MAKING NUTRIENT-RICH MULTIGRAIN FLOUR

I can confirm that at least once a week, Judy insists that we have Chinese multigrain congee (porridge) with our stir-fries because she is adamant about consuming whole grains.

However, it can be confusing to keep up with the ever-changing meanings of the latest “healthy buzzwords.” Do you like “whole wheat,” “whole grain,” or “multigrain?” Our final goal is to reduce our use of commercially processed foods.

We prefer to make our own whole wheat sandwich bread, English muffins, and multigrain bread whenever possible rather than buying commercially processed alternatives. There are, of course, notable exceptions. (Multigrain flour should not be used to make milk bread buns, for example.)

Homemade multigrain flour is the key to baking loaves with a rich, nutty flavor. This can be done by purchasing a pre-mixed grain blend and using a reliable blender to process it into flour.

There are a lot of high-quality blenders to pick from, and they range in price from the Vitamix and Blendtec to the Ninja. For household use, they are ideal for producing limited quantities of flour.

Benefits of Home-Made Multigrain Flour:

  • Putting in only what is necessary.
  • Having control over the proportions and types of grains used.
  • Having the freedom to choose organic ingredients, grains with or without husks, etc.
  • Always new and exciting! Only the amount of flour that you will use in a few batches of bread can be ground at one time.

SO, WHAT ARE THE COMPONENTS OF MULTIGRAIN FLOUR?

The standard number of whole grains in a batch of multigrain flour is seven, however, it may also contain seeds and barley. Flaxseed, quinoa, and buckwheat are three examples of widely consumed seeds.

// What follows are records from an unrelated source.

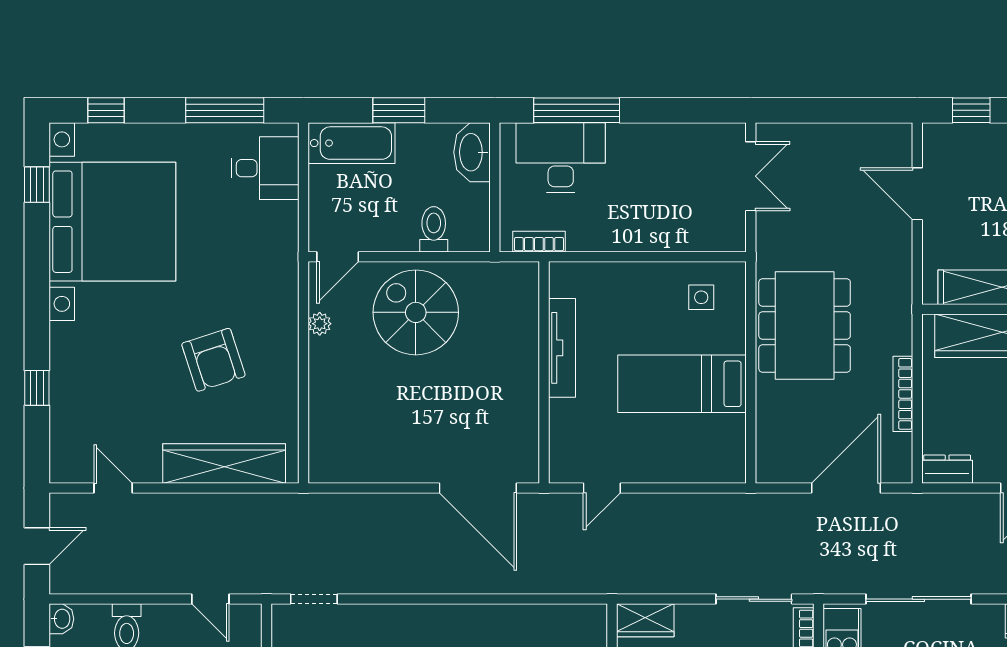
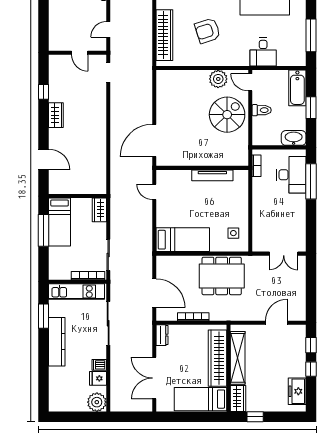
desk: (265, 168) -> (263, 52), moved
toilet: (434, 229) -> (262, 110), moved
plant: (320, 324) -> (218, 79), width x1.88, depth x1.88
bed: (682, 384) -> (183, 240), moved, turned 90

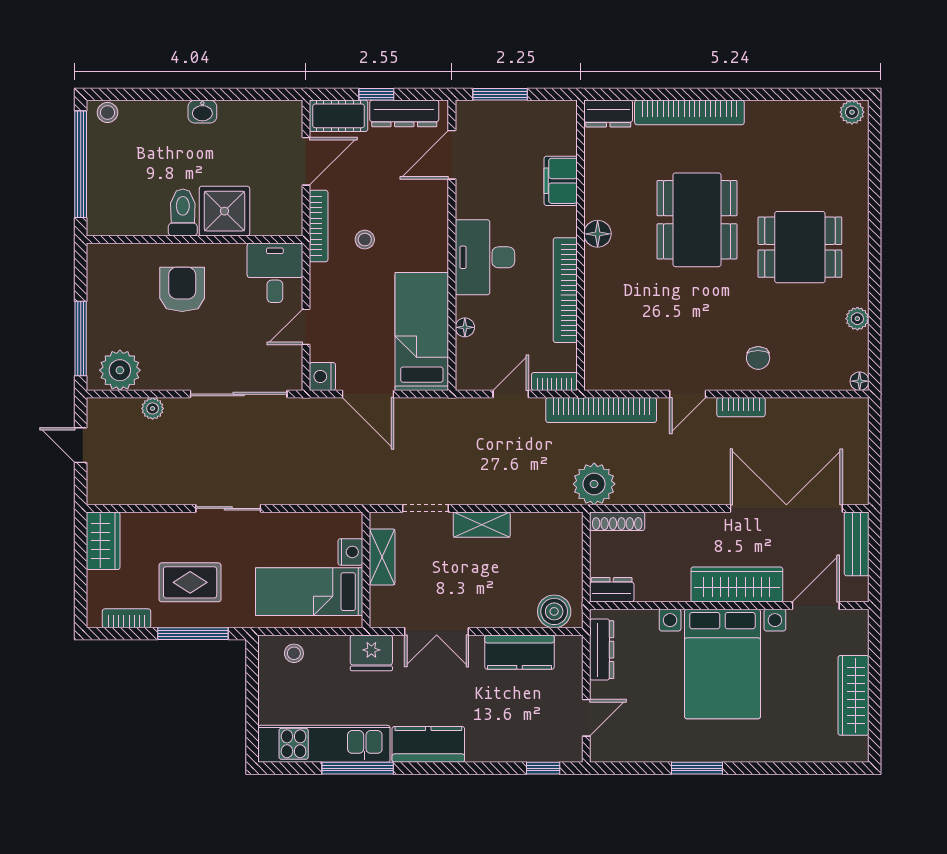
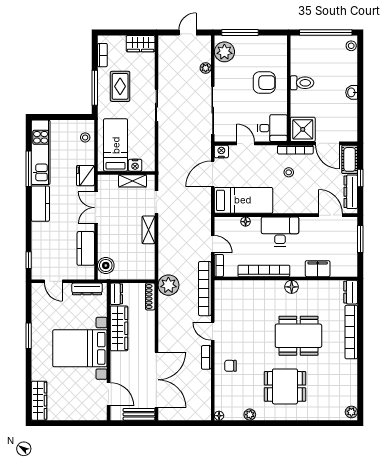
shower: (224, 211) -> (303, 129), moved
dining table: (800, 247) -> (285, 386), turned 90
wardrobe: (737, 585) -> (119, 328), moved
wardrobe: (853, 695) -> (39, 401), moved, turned 90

To balance out the flavor, we choose a variety of whole grains and combine them with whole grain flour, including buckwheat flour, cornmeal, and whole wheat flour.

It’s all about personal taste when it comes to choosing grains, so feel free to try different varieties. In place of the nine grains in our recipe, you might use seven, twelve, or even five grains for a simpler flour.

You get to be the judge and create a flour that perfectly suits your needs. If you want to try new things, it’s best to do so in smaller batches at first.

Of the above, buckwheat tends to assert the greatest flavor (and color), so keep that in mind as you create your flour blend.

DO I NEED TO CLEAN THE GRAINS?

Usually, this is not the case. Most commercially available grains already had their bran removed and the germ removed. There is no use in washing brown rice to get rid of the extra starch, unlike with white rice.

After a quick inspection, you can skip rinsing the grains, but if you do, be sure to give them a good drain and let them dry before blending.

If you want to produce flour, you should probably do this the day before.

INGREDIENTS:

  • 200g brown rice
  • 205g millet
  • 200g barley
  • 185g quinoa
  • 160g flaxseed
  • 135g buckwheat flour
  • 130g whole wheat flour
  • 125g cornmeal
  • 110g rolled oats

INSTRUCTIONS:

  1. Simply add the grains to a powerful blender (such as a Vitamix or Blendtec) in batches of 1-2 cups until you have a fine powder.
  2. To efficiently pulverize your grains into flour, they should at least cover the blades of the blender, which is why the amount you put in the blender will vary depending on the size and capacity of the blender pitcher. The grains will just scatter in the air if you use a pitcher.
  3. A dish towel placed over the top of the blender before pressing the “start” button may help collect any loose powder that may escape. Blender’s next move should be to the maximum speed. Our blender just needs 30 to 45 seconds to finely grind grains into flour.
  4. After the grains have been ground, they should be added to any store-bought flour that you plan to use, and the mixture should be stirred thoroughly until the flours are thoroughly incorporated.
  5. Put the flour in a container that will keep the air out.